Of course we have read several other books but these are the stand-outs; including, for the fourth or fifth time, The Harsh Voice. Do watch this 1976 Rebecca West interview, What a woman!
Also do read this article by Zoe Williams about why an episode of Hancock’s Half Hour, here, defines the culture wars that have riven this country for the last few years – it’s profound.
The Victorian Chaise-longue was discussed on the always excellent Backlisted Pod here. They had a recording of Marghanita Laski saying : ‘What really has the power to chill and alarm is when real life slips in. In my book, it was a piece of furniture that created the terror – something that was there and real. Or the famous story by Shirley Jackson, the American story ‘The Lottery’ is terrifying because, although it’s an imagined real life, it’s real life.’ (This story is in the first Persephone Book of Short Stories, PB No. 100.)

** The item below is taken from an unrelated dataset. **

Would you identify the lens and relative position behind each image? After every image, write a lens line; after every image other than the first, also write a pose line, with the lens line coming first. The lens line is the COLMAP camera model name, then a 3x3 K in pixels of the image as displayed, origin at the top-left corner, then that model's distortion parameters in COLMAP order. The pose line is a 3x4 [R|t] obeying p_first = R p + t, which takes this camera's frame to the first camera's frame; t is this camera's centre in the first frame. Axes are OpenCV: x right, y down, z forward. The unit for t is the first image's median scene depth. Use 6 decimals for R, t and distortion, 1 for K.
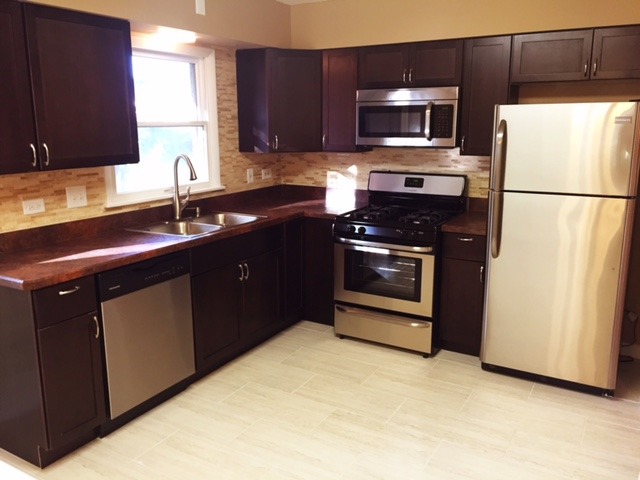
lens RADIAL K [[553.2, 0, 318.5], [0, 553.2, 240.1], [0, 0, 1]] dist [0.038772, -0.023324]
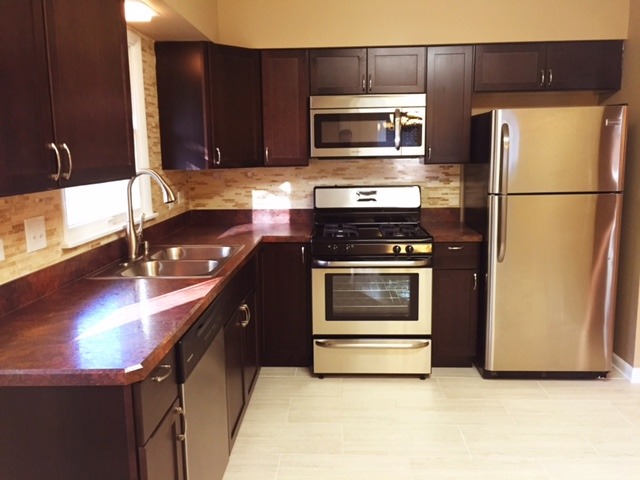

There was a good article in the Economist about the Christmas round robin/newsletter which pointed out that they provide a rich social history. Never will this be so true as in the time of Covid.
Michael Herbert (who introduced us to Madeline Linford, cf the story in the latest Biannually here) kindly told us that five episodes of the influential and path-breaking Shoulder to Shoulder about the suffragettes is now available on the web free,
details here, here, here, here and here (the second episode has not been uploaded, maybe for copyright reasons). This is required viewing for all feminists. Well, required viewing for everyone.
It seems that The Home-maker is now an audiobook, here, this would be the best possible listening while jogging or doing housework.
Lydia was on Open Book talking eloquently about English Climate which, she said, ‘perfectly aligns the domestic and the political.’
And some good news: Fran is going to re-start reading a short story at 11 on Elevenses with Fran (look up Fran's Bookshop on Instagram).
Finally, it was marvellous to read that Biden has picked two excellent people, Jennifer Granholm and Gina McCarthy, to work on energy and climate change.